Freud menggambarkan kepribadian manusia ibarat gunung es. Bagian di atas permukaan laut sebagai wilayah kesadaran dengan kekuatan 10% dan bagian di bawah permukaan laut sebagai wilayah ketidaksadaran dengan kekuatan 90%. Secara fisik, pikiran sadar berada pada otak sebelah kiri memiliki fungsi untuk mengakses nalar, logika, dan sifat analitis. Segala bentuk data maupun informasi  yang masuk, ditangkap melewati panca indra seperti mata, telinga, hidung (penciuman), lidah, dan juga alat peraba lainnya kemudian apapun hasilnya akan dipresentasikan sesuai dengan apa yang sudah ditangkap.

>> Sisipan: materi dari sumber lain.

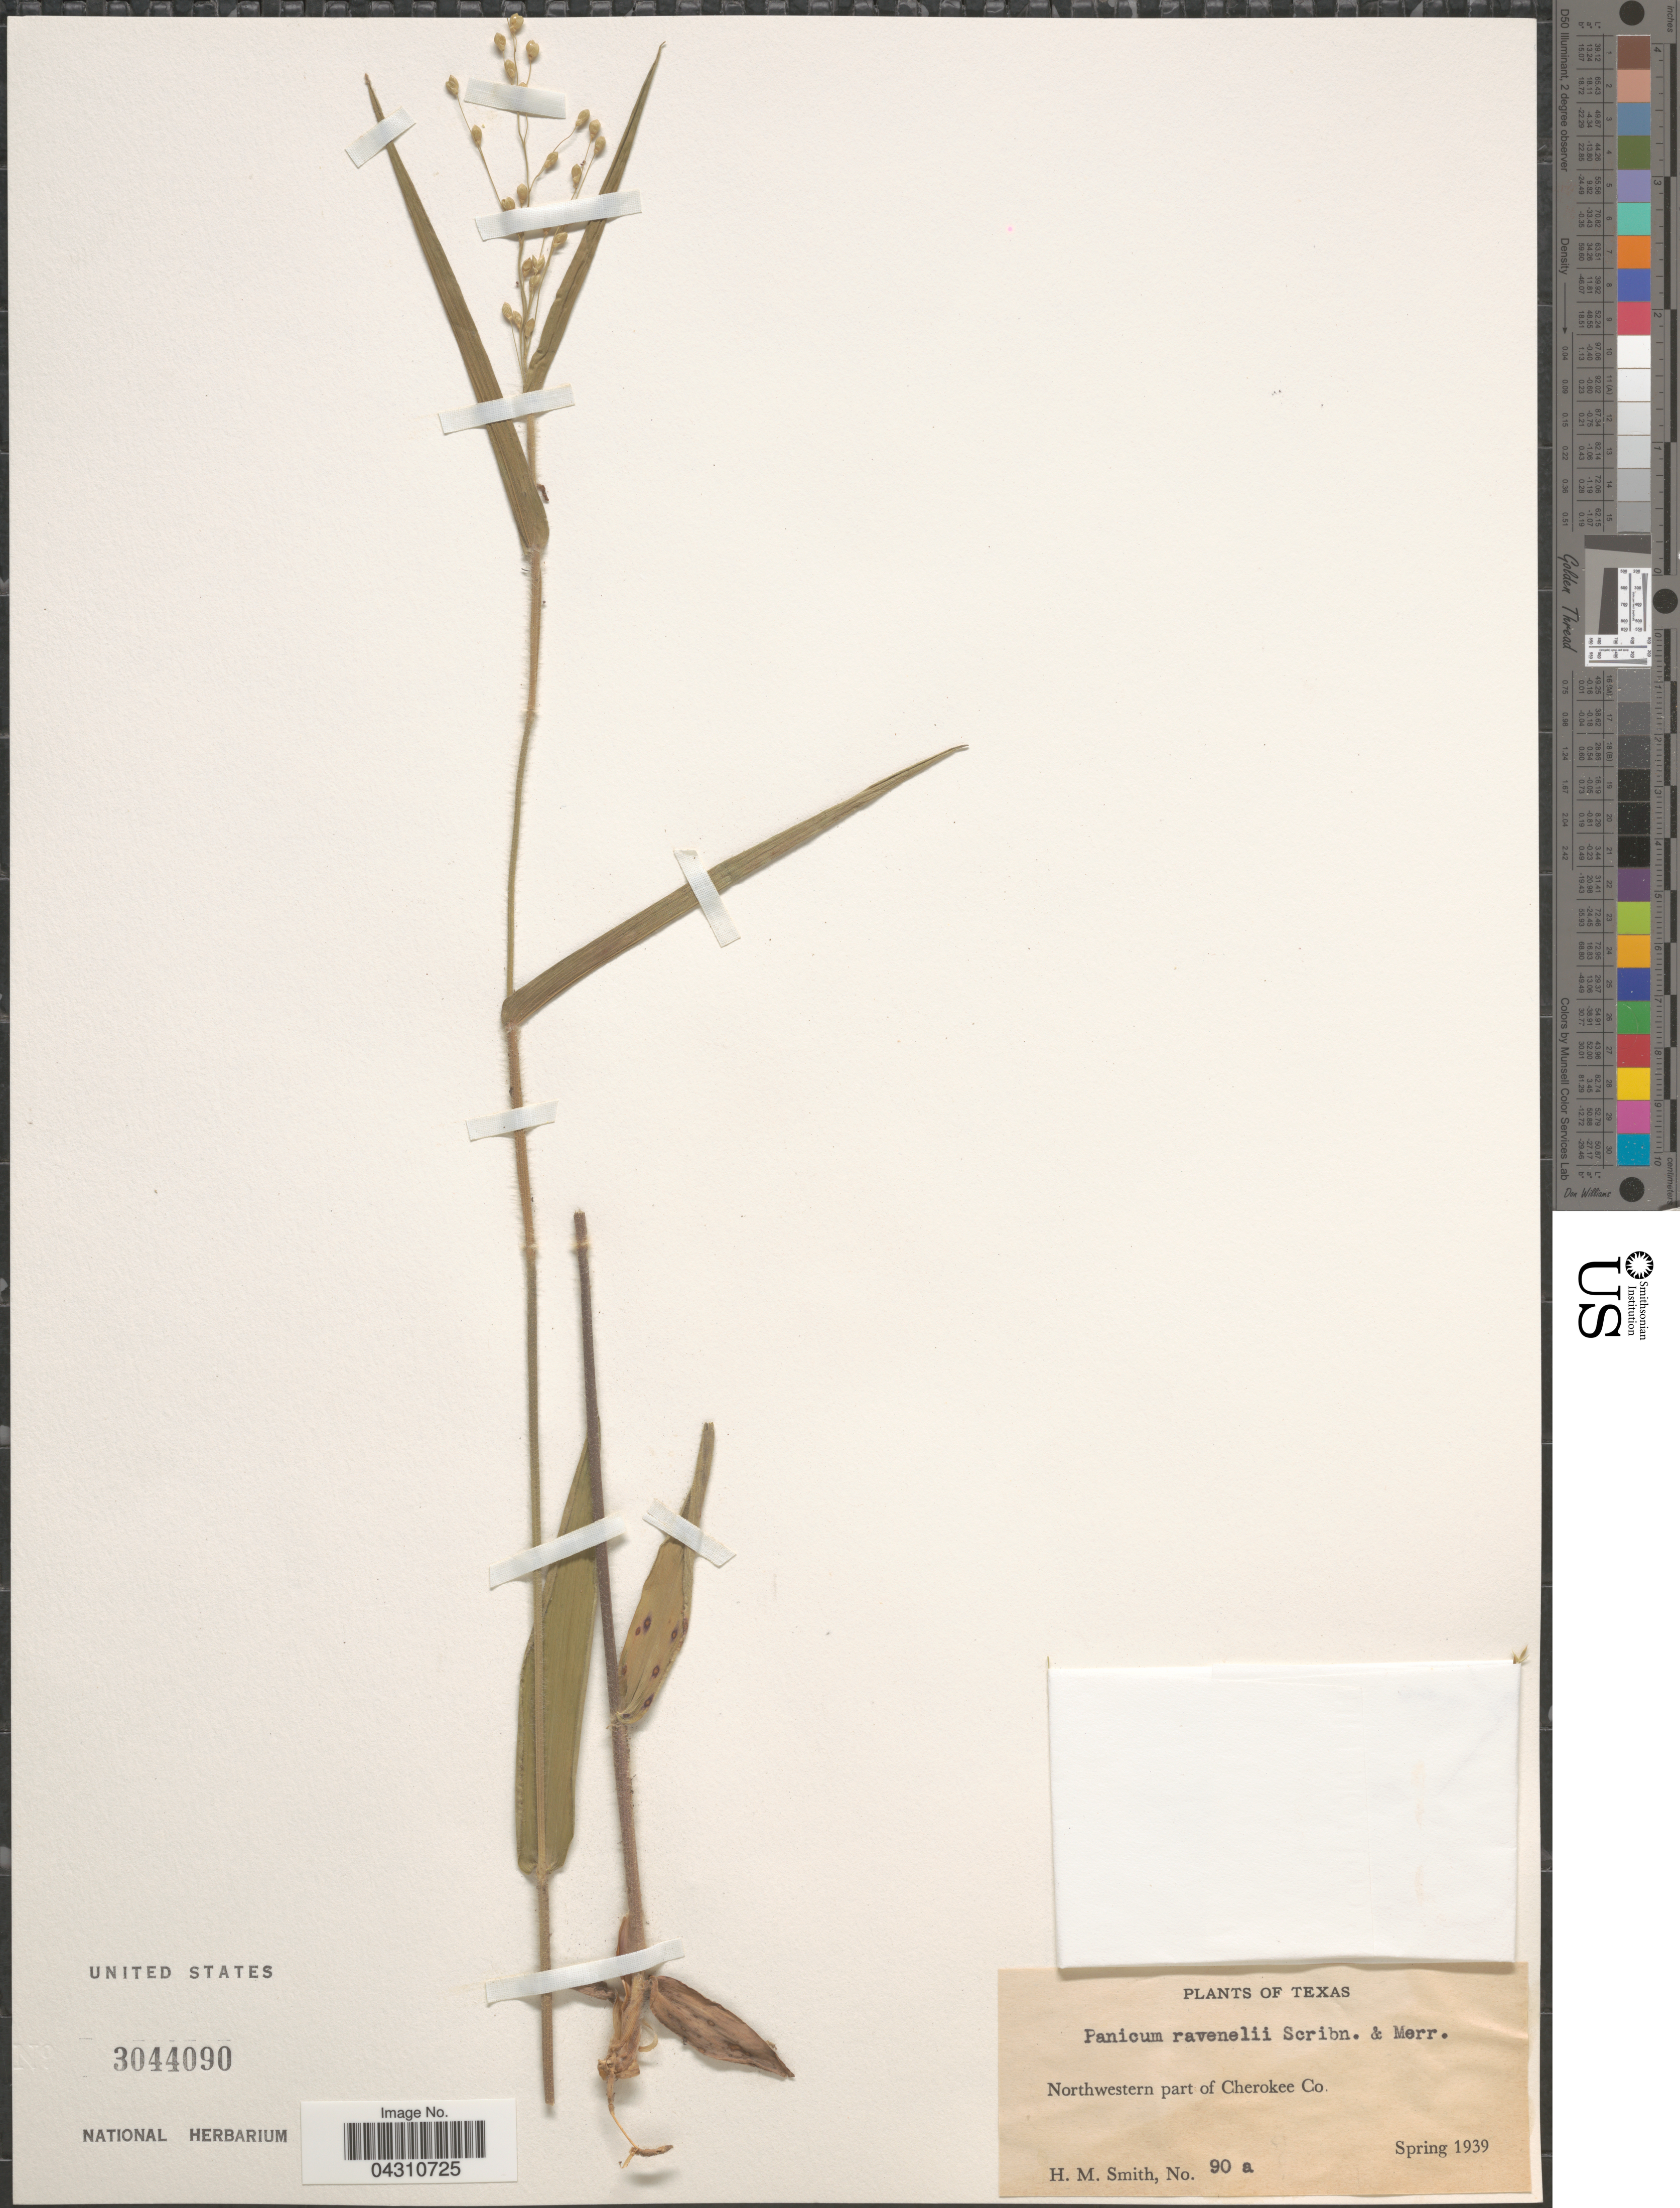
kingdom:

Sedangkan pikiran bawah sadar terdapat di otak kanan yang disebut bank of memory. Disinilah letak dari keseluruhan rekaman kejadian yang pernah di alami dalam kehidupan setiap manusia. Seperti; kumpulan perasaan, pikiran, dorongan, dan ingatan sehingga informasi apapun memang tidak dapat diakses secara sadar, tetapi memberikan pengaruh terhadap perilaku.

Jika Freud mengibaratkan perasaan atau jiwa sadar dan tidak sadar seperti gunung es maka dr. Aisah Dahlan, CHt mengibaratkan bahwa Jiwa bawah sadar seperti sumo, dewasa dan gendut dengan power 90% tapi sebaliknya jika jiwa atau pikiran sadar diibaratkan anak kecil ceking dengan power hanya 10%. Jadi, jika tidak ada keselarasan  antara keduanya maka pikiran sadar akan kalah dengan bawah sadar. Padahal  yang diharapkan di sini adalah bagaimana anta keduanya bisa saling menyayangi, penuh cinta kasih sebagaimana kakak-adik atau orangtua dan anaknya. Jika sudah demikian, maka kesuksesan dan kebahagiaan akan mudah diraih. Jati diri pun sudah dikenal dengan baik.